**ABOUT THIS TASK**
Please report each line in the material below that includes "Sondage".

§ §

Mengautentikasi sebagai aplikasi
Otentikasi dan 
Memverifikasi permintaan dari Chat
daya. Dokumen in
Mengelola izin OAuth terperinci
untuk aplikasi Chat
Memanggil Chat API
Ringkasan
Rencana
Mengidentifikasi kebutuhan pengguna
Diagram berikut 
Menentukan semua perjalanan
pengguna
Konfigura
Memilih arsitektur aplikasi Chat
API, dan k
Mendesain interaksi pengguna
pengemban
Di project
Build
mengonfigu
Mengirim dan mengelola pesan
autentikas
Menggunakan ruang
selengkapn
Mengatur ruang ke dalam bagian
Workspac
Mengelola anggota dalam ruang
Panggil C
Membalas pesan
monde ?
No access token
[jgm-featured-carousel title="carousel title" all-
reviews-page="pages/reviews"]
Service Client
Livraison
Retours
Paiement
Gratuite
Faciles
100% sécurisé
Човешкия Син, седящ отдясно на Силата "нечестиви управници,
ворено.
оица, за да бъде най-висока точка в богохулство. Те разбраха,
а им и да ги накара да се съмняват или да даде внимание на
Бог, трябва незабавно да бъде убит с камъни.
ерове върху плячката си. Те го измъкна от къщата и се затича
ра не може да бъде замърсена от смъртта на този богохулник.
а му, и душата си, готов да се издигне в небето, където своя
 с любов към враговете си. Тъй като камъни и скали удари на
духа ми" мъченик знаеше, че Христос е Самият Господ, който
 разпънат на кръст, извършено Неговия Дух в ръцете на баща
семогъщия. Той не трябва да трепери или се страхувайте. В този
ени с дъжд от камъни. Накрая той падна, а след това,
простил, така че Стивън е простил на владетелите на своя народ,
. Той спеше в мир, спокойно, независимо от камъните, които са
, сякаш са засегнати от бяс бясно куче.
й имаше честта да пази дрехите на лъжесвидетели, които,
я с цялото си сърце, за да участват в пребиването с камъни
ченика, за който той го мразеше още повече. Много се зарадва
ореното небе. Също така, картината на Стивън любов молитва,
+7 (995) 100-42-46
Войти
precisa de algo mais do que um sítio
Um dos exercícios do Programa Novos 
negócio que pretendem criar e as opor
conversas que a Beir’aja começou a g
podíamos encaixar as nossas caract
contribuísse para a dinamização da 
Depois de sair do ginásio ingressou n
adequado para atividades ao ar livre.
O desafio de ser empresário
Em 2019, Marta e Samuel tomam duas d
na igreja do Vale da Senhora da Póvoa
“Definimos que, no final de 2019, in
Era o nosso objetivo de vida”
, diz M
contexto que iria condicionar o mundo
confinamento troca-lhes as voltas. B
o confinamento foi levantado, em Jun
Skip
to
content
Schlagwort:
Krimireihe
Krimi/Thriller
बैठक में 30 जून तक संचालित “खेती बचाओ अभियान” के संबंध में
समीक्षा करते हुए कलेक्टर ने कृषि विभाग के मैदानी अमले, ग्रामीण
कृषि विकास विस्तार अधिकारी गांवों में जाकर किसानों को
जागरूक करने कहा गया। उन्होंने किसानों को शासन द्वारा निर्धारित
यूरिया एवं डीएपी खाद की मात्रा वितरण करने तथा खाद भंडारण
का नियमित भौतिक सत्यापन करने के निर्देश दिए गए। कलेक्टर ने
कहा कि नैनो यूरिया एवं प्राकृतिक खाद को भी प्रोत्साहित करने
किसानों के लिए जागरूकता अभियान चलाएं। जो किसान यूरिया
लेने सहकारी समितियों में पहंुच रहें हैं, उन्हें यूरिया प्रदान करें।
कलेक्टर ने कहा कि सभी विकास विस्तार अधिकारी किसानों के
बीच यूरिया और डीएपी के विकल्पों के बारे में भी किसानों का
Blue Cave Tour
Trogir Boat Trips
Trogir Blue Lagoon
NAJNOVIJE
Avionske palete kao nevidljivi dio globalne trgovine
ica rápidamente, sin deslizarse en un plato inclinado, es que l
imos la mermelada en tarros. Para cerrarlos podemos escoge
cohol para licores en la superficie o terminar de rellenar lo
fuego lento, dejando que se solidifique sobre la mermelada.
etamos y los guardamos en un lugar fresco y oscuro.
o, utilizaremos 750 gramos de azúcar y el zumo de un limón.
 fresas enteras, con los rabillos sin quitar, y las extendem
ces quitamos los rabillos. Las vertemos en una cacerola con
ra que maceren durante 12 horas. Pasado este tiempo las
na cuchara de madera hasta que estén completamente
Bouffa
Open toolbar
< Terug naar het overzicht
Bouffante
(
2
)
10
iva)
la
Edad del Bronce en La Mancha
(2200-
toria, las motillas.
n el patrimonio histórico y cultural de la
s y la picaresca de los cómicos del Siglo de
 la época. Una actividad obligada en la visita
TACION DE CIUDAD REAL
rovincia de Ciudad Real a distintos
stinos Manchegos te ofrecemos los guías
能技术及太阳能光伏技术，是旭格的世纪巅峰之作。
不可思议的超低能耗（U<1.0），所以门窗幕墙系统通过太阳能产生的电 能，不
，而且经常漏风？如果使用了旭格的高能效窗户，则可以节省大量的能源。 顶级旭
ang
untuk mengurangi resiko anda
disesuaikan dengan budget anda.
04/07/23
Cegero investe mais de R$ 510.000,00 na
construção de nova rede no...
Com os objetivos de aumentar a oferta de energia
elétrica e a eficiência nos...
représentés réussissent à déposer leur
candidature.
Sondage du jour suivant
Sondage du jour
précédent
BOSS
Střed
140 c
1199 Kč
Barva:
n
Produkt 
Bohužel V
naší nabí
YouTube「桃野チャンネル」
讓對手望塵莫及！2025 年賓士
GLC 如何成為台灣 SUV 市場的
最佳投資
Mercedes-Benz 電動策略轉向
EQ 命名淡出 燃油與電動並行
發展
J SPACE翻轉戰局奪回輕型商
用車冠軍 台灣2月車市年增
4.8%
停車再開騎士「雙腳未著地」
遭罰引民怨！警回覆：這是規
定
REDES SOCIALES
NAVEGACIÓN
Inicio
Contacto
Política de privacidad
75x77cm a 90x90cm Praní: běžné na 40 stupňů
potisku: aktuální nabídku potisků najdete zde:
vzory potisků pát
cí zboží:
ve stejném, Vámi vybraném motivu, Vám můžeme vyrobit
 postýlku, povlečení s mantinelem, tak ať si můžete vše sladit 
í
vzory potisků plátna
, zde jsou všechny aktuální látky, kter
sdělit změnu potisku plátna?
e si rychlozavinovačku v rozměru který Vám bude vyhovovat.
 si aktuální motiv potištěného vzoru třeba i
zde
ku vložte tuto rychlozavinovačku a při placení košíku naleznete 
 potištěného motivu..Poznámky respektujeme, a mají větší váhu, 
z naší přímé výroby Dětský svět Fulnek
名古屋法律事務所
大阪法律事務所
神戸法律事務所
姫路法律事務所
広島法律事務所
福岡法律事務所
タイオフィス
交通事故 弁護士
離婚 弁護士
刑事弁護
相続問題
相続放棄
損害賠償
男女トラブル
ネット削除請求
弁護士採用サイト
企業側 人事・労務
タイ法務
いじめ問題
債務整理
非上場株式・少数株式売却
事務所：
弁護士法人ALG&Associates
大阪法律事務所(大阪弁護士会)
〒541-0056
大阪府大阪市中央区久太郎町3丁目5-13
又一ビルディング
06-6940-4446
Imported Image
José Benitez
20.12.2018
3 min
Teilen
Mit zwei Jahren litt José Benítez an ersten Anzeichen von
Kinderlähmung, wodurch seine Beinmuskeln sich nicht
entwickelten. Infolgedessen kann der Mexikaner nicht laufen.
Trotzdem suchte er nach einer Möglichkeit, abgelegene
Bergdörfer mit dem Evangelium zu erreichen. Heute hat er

§ §

**RESULT OF THE EXERCISE**
Sondage du jour suivant
Sondage du jour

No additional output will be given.